Con más de 650 millones de habitantes y una ventana demográfica que comienza a cerrarse, América Latina aún conserva una oportunidad estratégica si sabe aprovecharla. La transición hacia un mundo post-hiperglobalización ha reordenado riesgos y oportunidades, convirtiendo algunas vulnerabilidades históricas en potenciales fuentes de ventaja. Diversos analistas —incluido el informe más reciente de JPMorgan— sostienen que 2026 podría marcar un punto de inflexión estratégico, en un contexto global en el que América Latina, además de ser un proveedor de recursos naturales, podría emerger como un actor clave —una “región solución”— en la nueva configuración económica derivada de la transición energética, la reorganización de las cadenas globales de valor y la revolución tecnológica.
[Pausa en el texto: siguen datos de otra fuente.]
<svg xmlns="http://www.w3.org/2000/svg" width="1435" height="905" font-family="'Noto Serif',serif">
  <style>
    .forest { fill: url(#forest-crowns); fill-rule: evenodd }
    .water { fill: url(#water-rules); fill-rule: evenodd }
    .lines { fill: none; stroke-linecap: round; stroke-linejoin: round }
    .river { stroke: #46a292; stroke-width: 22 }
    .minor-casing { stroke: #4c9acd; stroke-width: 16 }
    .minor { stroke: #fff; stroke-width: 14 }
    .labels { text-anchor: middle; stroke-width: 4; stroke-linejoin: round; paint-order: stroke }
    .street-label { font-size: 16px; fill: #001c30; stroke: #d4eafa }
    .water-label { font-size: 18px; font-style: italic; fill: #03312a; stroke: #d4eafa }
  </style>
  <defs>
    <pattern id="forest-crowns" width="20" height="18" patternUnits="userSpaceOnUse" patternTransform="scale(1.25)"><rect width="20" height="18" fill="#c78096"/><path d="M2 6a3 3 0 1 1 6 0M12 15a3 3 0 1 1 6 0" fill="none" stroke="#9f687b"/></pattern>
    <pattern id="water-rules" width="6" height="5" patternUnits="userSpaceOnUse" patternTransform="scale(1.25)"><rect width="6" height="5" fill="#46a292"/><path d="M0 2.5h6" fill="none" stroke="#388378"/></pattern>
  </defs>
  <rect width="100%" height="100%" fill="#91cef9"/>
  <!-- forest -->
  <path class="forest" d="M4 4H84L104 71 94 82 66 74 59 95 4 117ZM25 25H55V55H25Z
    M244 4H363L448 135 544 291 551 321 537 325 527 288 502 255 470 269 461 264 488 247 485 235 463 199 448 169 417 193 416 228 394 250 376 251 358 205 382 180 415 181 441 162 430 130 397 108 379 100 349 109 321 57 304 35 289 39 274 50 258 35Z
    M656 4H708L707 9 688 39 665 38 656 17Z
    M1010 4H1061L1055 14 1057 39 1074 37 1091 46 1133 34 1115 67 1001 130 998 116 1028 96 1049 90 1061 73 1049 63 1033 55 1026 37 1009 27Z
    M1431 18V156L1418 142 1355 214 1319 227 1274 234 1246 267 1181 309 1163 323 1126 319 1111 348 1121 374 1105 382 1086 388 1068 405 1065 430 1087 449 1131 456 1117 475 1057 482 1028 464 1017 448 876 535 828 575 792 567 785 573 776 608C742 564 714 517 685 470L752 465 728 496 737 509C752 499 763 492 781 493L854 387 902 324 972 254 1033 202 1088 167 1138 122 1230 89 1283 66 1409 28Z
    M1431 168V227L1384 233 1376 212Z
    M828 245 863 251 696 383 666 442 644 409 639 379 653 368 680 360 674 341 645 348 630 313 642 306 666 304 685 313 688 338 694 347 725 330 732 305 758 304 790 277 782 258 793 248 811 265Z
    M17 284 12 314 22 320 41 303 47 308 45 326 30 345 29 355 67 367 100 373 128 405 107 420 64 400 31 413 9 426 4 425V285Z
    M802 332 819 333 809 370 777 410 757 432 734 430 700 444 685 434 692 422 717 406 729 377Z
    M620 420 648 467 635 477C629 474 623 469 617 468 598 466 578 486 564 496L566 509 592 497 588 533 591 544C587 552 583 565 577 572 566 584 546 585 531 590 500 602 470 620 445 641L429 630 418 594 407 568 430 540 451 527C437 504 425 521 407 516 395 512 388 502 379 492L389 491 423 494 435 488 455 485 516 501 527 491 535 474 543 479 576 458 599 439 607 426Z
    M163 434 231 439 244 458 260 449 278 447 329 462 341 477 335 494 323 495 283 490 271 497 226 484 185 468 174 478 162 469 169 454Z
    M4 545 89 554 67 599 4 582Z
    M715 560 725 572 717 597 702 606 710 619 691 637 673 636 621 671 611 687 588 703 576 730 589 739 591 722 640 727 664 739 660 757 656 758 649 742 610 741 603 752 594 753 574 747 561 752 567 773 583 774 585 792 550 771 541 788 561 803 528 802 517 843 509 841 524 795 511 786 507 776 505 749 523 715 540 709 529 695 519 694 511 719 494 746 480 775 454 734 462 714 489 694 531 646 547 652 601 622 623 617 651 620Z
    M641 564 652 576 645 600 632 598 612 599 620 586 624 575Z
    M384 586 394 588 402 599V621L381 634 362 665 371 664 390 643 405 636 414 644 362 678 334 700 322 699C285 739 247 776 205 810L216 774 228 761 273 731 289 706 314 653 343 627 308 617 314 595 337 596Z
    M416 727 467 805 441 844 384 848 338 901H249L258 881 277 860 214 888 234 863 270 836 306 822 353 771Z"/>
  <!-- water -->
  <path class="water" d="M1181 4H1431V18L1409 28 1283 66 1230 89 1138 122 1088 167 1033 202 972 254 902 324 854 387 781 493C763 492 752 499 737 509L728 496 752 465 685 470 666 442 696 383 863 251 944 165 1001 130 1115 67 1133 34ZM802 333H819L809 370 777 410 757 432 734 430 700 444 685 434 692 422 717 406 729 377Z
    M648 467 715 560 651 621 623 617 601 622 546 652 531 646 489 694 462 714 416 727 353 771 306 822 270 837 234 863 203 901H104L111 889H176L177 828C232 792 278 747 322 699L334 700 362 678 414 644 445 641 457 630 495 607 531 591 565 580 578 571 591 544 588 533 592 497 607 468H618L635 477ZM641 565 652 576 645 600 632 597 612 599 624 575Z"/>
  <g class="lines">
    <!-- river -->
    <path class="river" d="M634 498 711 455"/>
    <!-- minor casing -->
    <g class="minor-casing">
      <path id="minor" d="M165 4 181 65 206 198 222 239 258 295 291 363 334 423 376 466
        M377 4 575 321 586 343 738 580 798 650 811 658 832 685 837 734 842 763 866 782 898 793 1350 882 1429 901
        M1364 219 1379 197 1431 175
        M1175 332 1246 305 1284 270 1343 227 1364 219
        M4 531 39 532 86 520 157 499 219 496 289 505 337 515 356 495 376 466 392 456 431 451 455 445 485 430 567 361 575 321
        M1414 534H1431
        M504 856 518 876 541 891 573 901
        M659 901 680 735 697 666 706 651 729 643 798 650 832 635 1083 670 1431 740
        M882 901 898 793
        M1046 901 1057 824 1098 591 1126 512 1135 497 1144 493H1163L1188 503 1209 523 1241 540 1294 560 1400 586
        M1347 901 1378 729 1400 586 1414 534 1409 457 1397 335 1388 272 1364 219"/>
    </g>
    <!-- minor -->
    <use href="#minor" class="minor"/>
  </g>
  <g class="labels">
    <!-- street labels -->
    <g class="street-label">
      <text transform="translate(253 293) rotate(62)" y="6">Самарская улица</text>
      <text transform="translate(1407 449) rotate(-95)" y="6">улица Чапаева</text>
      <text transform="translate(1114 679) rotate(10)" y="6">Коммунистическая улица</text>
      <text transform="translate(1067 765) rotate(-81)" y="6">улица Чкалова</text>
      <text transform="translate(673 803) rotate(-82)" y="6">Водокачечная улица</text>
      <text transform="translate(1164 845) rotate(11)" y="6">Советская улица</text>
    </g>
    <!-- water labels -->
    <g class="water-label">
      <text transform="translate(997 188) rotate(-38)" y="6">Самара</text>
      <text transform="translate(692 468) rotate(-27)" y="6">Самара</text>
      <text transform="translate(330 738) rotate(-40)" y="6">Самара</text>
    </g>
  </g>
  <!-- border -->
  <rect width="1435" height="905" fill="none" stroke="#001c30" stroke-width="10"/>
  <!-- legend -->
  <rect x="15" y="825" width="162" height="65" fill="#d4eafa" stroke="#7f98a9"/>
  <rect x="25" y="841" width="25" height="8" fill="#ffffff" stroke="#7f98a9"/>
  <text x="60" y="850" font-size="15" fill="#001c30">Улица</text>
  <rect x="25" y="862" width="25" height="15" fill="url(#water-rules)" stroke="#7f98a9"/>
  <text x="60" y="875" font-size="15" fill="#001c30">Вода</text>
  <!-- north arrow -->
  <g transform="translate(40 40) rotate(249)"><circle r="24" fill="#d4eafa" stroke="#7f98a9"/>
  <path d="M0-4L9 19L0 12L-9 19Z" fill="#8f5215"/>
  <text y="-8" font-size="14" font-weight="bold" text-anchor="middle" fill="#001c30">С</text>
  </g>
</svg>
Pero poder capitalizar ese margen exige ir más allá de los vaivenes ideológicos y enfrentar déficits estructurales largamente postergados: fortalecer instituciones y gobernanza, impulsar reformas que eleven de manera sostenida la productividad y la inclusión, generar empleo de calidad y reducir la desigualdad, consolidar democracias capaces de ofrecer resultados verificables a las demandas del siglo XXI y desplegar una diplomacia pragmática, anclada en una agenda regional de “mínimos comunes”, que permita a la región insertarse con mayor autonomía en el nuevo “desorden internacional”. En este desafiante contexto, y a punto de iniciar el 2026, la capacidad de las élites políticas y económicas para actuar con realismo, responsabilidad y visión estratégica será determinante.